• _Soal Latihan_
A: Menurut kutipan tentang masyarakat Baduy, dalam bentuk apa saja gaya hidup diturunkan dari generasi ke generasi? Sebutkan semuanya.
B: Teruskan kutipan tentang kearifan lokal masyarakat Baduy mulai setelah kalimat terakhirnya.

• _Kutipan Teks_

^^^^^^^^

Description: unej

UPAYA PELESTARIAN LINGKUNGAN
BERBASIS KEARIFAN LOKAL DALAM MASYARAKAT BADUY




TUGAS UJIAN TENGAH SEMESTER
MATA KULIAH
LINGKUNGAN DAN ANALISIS LINGKUNGAN
                                                                                                       


Oleh:
Nur Azizah Fitriana
NIM. 130910301061



JURUSAN ILMU KESEJAHTERAAN SOSIAL
FAKULTAS ILMU SOSIAL DAN POLITIK
UNIVERSITAS JEMBER
APRIL-2016


BAB I

PENDAHULUAN


1.1  Latar Belakang

Indonesia merupakan Negara kepulauan yang memilki banyak pulau tersebar di seluruh nusantara. Konsekuensi sebagai Negara kepulauan maka Indonesia memiliki keanekaragaman ekosistem beserta sumber daya alam. Keanekaragamn sumber daya alam di Indonesia menyebabkan sebagian besar penduduk Indonesia menaggapi alam sebagai guru pemberi petunjuk gaya hidup masyarakat. Gaya hidup masyarakat tersebut terlihat sebagai adat kehidupan yang berorientasi terhadap siakp alam sebagai panutan. (Dalam https://core.ac.uk/download/files/379/11737344.pdf, diunduh 6 April, pukul 06.03 WIB)
Gaya hidup tersebut diturunkan secara turun-menurun dari generasi ke generasi dalam bentuk religi, budaya dan adat-istiadat atau biasa disebut dengan kearifan local. Dalam perkembangannya, masyarakat melakukan adaptasi terhadap lingkungan dengan mengembangkan suatu kearifan local yang berwujud pengetahuan atau ide, peralatan dipadu dengan norma adat, niali budaya, aktivitas mengelola lingkungan guna mencukupi kebutuhan hidupnya. (Suhartini, 2009). Salah satu contoh masyarakat di Indonesia yang masih menggunakan kearifan loka dalam mengelola lingkungan yaitu masyarakat Baduy, di Banten.

^^^^^^^^

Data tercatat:
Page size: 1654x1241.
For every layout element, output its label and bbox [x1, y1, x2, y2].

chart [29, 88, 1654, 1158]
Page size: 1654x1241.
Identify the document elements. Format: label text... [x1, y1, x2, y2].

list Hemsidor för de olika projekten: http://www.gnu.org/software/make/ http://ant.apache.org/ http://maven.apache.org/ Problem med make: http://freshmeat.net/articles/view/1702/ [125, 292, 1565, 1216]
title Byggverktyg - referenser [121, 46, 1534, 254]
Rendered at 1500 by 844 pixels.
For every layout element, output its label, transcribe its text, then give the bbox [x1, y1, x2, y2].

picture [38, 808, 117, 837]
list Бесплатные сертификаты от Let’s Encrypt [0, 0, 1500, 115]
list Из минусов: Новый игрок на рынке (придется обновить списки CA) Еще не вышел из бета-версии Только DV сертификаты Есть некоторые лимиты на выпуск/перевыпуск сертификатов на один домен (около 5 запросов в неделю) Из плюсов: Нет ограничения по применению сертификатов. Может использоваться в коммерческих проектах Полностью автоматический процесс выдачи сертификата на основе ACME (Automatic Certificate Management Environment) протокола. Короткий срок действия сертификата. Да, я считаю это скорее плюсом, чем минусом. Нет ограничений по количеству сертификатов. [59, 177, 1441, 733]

^^^^^^^^

• _Jawaban Tertulis_
A: religi, budaya, adat-istiadat

B:
Cara hidup tradisional masyarakat Baduy yang sederhaana dan penuh toleransi terlihat dari cara mereka dalam melakukan proteksi terhadap lingkungan. Proteksi terhadap lingkungan tersebut dilakukan bertujuan untuk mempertahankan kehidupan mereka yang tergantung terhadap alam agar tetap utuh dan dapat digunakan untuk memenuhi kebutuhan  hidup. Pandangan mereka dalam melestarikan lingkungan melalui proteksi tersebut sama dengan pandangan etika biosentrisme. Dimana ciri utama dari biosentrisme adalah adanya anggapan setiap kehidupan dan makhaluk hidup mempunyai nilai dan berharga pada dirinya sendiri. Hal ini menunjukkan bahwa masyarakat Baduy memiliki moralitas yang tinggi terhadap alam, mereka beranggapan bahwa kerusakan lingkungan atau perubahan terhadap bentuk lingkungan akan mengancam sumber kehidupan mereka yang berakibat dengan kelaparan dan kekurangan secara ekonomi lainnya. Kehancuran kehidupan akibat kerusakan lingkungan akan memicu kepunahan suku Baduy. Oleh sebab itu mereka juga melarang bahkan melawan pihak luar yang berusaha merusak lingkungan mereka.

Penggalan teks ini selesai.